Ahmed Abdalla, ein Überlebender, der sich den Such- und Rettungsaktionen anschloss, sagte, sie hätten die Leichen im Hof eines örtlichen Krankenhauses beigesetzt, bevor sie sie zur Beerdigung in Massengräbern auf dem einzigen intakten Friedhof von Derna gebracht hätten.
„Die Situation ist unbeschreiblich. Ganze Familien kamen bei dieser Katastrophe ums Leben. Einige wurden ins Meer gespült“, sagte Abdalla telefonisch aus Derna.
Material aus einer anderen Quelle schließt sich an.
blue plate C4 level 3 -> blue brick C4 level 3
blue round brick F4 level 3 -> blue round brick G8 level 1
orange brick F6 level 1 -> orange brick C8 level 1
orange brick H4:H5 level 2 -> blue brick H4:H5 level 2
Bulldozer arbeiteten in den letzten zwei Tagen daran, Straßen zu reparieren und zu räumen, um die Lieferung humanitärer Hilfe und schwerer Ausrüstung zu ermöglichen. Derna liegt 250 Kilometer östlich von Bengasi, wo seit Dienstag internationale Hilfe eintrifft.
Libyens Nachbarn Ägypten, Algerien und Tunesien sowie die Türkei und die Vereinigten Arabischen Emirate schickten Rettungsteams und Hilfsgüter. Präsident Joe Biden sagte außerdem, dass die Vereinigten Staaten Notgelder an Hilfsorganisationen senden und sich mit den libyschen Behörden und den Vereinten Nationen abstimmen, um zusätzliche Unterstützung bereitzustellen.
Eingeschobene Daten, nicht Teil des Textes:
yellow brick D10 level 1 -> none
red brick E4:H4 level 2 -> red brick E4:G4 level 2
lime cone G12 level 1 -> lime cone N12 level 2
Nach Angaben der staatlichen Nachrichtenagentur bezifferte Mohammed Abu-Lamousha, ein Sprecher des ostlibyschen Innenministeriums, die Zahl der Todesopfer in Derna am Dienstag auf über 5.300. Dutzende weitere seien in anderen Städten im Osten Libyens als tot gemeldet worden, sagte er.
Die Behörden haben Hunderte Leichen in Leichenschauhäuser in umliegenden Städten überführt. Mehr als 300 Menschen, darunter 84 Ägypter, wurden in die Leichenhalle der Stadt Tobruk, 169 Kilometer (105 Meilen) östlich von Derna, gebracht, berichtete das örtliche medizinische Zentrum.
Die Opferlisten spiegelten wider, dass Libyen trotz seiner Unruhen aufgrund seiner Ölindustrie immer ein Magnet für Arbeitskräfte aus der gesamten Region war.
Mehr als 70 von Dernas Toten stammten alle aus einem einzigen südägyptischen Dorf, el-Sharif. Am Mittwochmorgen nahmen Hunderte an einer Massenbestattung für 64 zurückgeführte Leichen im Dorf teil. Rabei Hefny sagte, seine Großfamilie habe bei der Überschwemmung 16 Männer verloren, von denen 12 am Mittwoch begraben wurden. Eine weitere Beerdigung für vier weitere Personen fand in einer Stadt im nördlichen Nildelta statt.
Unter den in Libyen Getöteten befand sich auch die Familie von Saleh Sariyeh, einem Palästinenser, der ursprünglich aus dem Flüchtlingslager Ein el-Hilweh im Libanon stammte und seit Jahrzehnten in Derna lebte. Der 62-Jährige, seine Frau und zwei Töchter seien alle getötet worden, als ihr Haus in Derna weggeschwemmt wurde, sagte sein Neffe Mohammed Sariyeh der AP.
Die vier wurden in Derna beigesetzt. Aufgrund der andauernden Schießereien in Ein el-Hilweh könne die Familie dort kein Treffen abhalten, um das Beileid von Freunden und Nachbarn entgegenzunehmen, sagte Mohammed.
Derna, etwa 900 Kilometer östlich der Hauptstadt Tripolis, wird von den Streitkräften des mächtigen Militärkommandanten Khalifa Hifter kontrolliert, der mit der ostlibyschen Regierung verbündet ist. Die rivalisierende Regierung im Westen Libyens mit Sitz in Tripolis ist mit anderen bewaffneten Gruppen verbündet.
Derna war einst ein Zentrum für extremistische Gruppen in den Jahren des Chaos nach dem von der NATO unterstützten Aufstand, der 2011 den langjährigen Diktator Muammar Gaddafi stürzte und tötete.